Robert Dwyer Joyce


The Hills of Sweet Tipperary


O MARY dear, ’t is long ago
  Since hand in hand together
We sat in pleasant Rossaroe,
  Amidst the blooming heather;
Your eyes were like the lustre shed
  By heaven so blue and airy,
Your cheeks were like the roses red
  Mid green hills of Tipperary.
      O, the hills, the hills so green,
        The hills so high and airy,
      May heaven shine o’er them ever sheen,
        The hills of sweet Tipperary.

We sat while evening’s light illumed
  Comailthe’s stately mountain,
Where heather bells and gorse flowers bloomed
  Round old St. Brendan’s fountain;
The redbreast’s song, the thrush’s lay,
  Like strains from haunts of faery,
Our vespers for the closing day
  Mid green hills of Tipperary.
            O, the hills, etc.

The bubbling well, the ruined cairn
  Where slept some warrior olden,
The foxglove, heath, and waving fern,
  And gorse flowers gay and golden:
The sunlit tree, with shattered arm,
  That eve, true love unchary
Cast o’er them all some magic charm,
  Mid green hills of Tipperary.
            O, the hills, etc.

What vows in that sweet spot we made
  Of true love, fond and tender,
Nor dreamed that joy could falsely fade,
  Like that gay sunset’s splendor;
Nor thought death’s gloom and misery
  Our happiness could vary,
So blindly rapt in love were we,
  Mid green hills of Tipperary.
            O, the hills, etc.

What hopes were doomed, what fortunes fell,
  Since you and I together
Sat by St.
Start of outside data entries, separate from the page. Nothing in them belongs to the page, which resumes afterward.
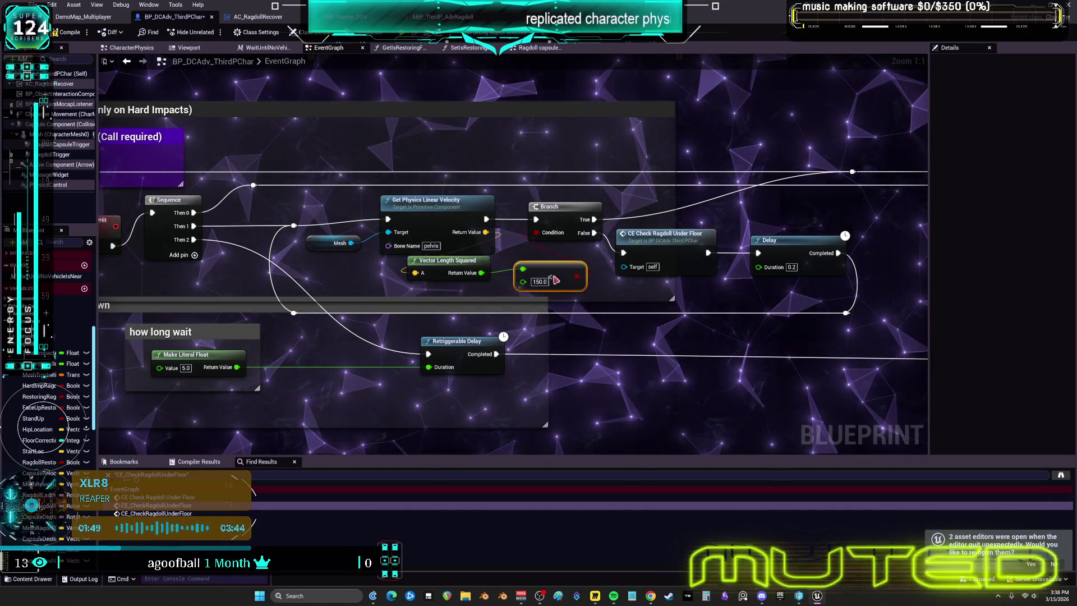
# Move the Gate, CE Multi End Ragdoll and their reroute nodes left toward the Delay
pyautogui.moveTo(408, 325)
pyautogui.mouseDown()
pyautogui.moveTo(570, 228)
pyautogui.moveTo(572, 257)
pyautogui.mouseUp()
pyautogui.moveTo(646, 271); pyautogui.dragTo(444, 274)
pyautogui.moveTo(858, 390)
pyautogui.mouseDown()
pyautogui.moveTo(682, 224)
pyautogui.moveTo(476, 130)
pyautogui.mouseUp()
pyautogui.moveTo(636, 190); pyautogui.dragTo(557, 185)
Brendan’s sunlit well,
  Amidst the blooming heather!
I wander far from Rossaroe,
  No longer blithe and airy,
And on your grave the shamrocks grow,
  Mid green hills of Tipperary.
      O, the hills, the hills so green,
        The hills so high and airy,
      May heaven shine o’er them ever sheen,
        The hills of sweet Tipperary.